June 23, 2006Foreign Affairs

The new farce in New York

India should drive an uncompromising agenda at the UN Human Rights Council. Or leave.

This is an archived blog post from The Acorn.

The central problem of the UN Human Rights Council is its assumption that a motley collection of countries — without regard to their own domestic position and practice — can be an effective vehicle to protect the inalienable rights of people everywhere on the planet. How can it be even reasonable for countries, a majority of which are not free societies, to have a say in the definition and protection of human rights elsewhere? Most importantly, how can it be even reasonable for India participate in such a grouping, implicitly devaluing its own democratic credentials and consitutional freedoms? Unless India is prepared to spread freedom’ across the world, India stands to benefit little by participating in this new talk shop.
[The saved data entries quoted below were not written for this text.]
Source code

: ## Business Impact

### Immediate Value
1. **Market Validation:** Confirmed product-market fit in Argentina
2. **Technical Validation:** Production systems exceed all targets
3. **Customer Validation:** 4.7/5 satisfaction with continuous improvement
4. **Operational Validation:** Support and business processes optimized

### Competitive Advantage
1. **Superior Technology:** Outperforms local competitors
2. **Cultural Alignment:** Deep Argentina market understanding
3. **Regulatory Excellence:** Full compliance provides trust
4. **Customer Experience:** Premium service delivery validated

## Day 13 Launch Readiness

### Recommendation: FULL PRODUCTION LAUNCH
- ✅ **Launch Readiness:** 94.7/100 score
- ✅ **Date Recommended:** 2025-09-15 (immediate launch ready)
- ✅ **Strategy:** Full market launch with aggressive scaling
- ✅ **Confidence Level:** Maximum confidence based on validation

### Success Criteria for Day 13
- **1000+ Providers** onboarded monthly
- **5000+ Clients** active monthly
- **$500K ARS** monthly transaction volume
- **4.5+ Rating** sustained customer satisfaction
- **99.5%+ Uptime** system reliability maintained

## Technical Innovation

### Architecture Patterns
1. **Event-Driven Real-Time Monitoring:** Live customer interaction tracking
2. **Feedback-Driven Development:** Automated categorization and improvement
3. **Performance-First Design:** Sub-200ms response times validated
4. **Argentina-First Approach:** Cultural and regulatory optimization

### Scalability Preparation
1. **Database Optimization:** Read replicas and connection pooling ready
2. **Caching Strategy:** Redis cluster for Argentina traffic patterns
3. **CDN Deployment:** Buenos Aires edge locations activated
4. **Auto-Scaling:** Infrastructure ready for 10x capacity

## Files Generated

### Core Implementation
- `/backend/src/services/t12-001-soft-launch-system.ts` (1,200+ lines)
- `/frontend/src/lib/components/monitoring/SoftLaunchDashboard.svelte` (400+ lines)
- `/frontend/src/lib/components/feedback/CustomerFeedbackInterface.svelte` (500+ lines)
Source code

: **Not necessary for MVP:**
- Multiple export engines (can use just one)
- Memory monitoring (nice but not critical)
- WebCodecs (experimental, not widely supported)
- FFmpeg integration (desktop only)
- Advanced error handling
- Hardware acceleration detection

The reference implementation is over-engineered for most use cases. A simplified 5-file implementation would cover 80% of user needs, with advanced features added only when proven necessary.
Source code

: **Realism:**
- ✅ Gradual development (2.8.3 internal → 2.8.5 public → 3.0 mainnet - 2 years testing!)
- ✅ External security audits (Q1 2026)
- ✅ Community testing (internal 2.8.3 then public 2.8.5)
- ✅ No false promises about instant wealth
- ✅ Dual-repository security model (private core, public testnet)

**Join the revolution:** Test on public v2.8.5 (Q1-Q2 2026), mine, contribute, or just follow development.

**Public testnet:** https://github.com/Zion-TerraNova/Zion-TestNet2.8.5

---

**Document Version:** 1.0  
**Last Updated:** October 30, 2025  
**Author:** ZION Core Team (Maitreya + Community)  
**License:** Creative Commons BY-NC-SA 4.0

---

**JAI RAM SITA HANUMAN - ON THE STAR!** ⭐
With the rationale and composition of the Human Rights Council being so contradictory, it is not unsurprising that its business will throw up such gems as Pakistan, on behalf of the OIC, highlighting the urgent need for developing an effective approach to combat defamation of religions and promote respect and tolerance”. It was supported by Saudi Arabia and Iran, whose foreign minister Manouchehr Mottaki declared that freedom of expression should not constitute a pretext and a platform to insult religions and their sanctities. Defamation of religions, particularly the divine message of Islam, should be rejected”.

The question is this — what would the Indian government do if the UN were to circumscribe some rights that the Indian constitution guarantees its citizens? It is not obliged to take the UNs definition, of course, but it is likely that India will be forced on the defensive. The lesson from Nehru’s ill-advised involvement of the UN in the face of Pakistani aggression in Kashmir is that it is best to keep the UN out of affairs that India can sort out on its own. At the minimum, the UN Human Rights Council will be farcical and ineffective (so what is it doing about Sudan?). But in the worst case, the Human Rights Council can pass resolutions that, like those ancient UN security council resolutions on Kashmir, can be used to frustrate India at every opportunity. (By the way, the Pakistani delegate to the inaugural session didn’t miss the chance to do his routine on Kashmir)

India should have stayed out. But now that it finds itself in the Council it must prevent the agenda from being hijacked in the name of religious sensitivities or suchlike. India should either take a bold, uncompromising stand on the universality of rights and freedoms; or pull out altogether if it lacks the appetite for this. And then let the farce be complete.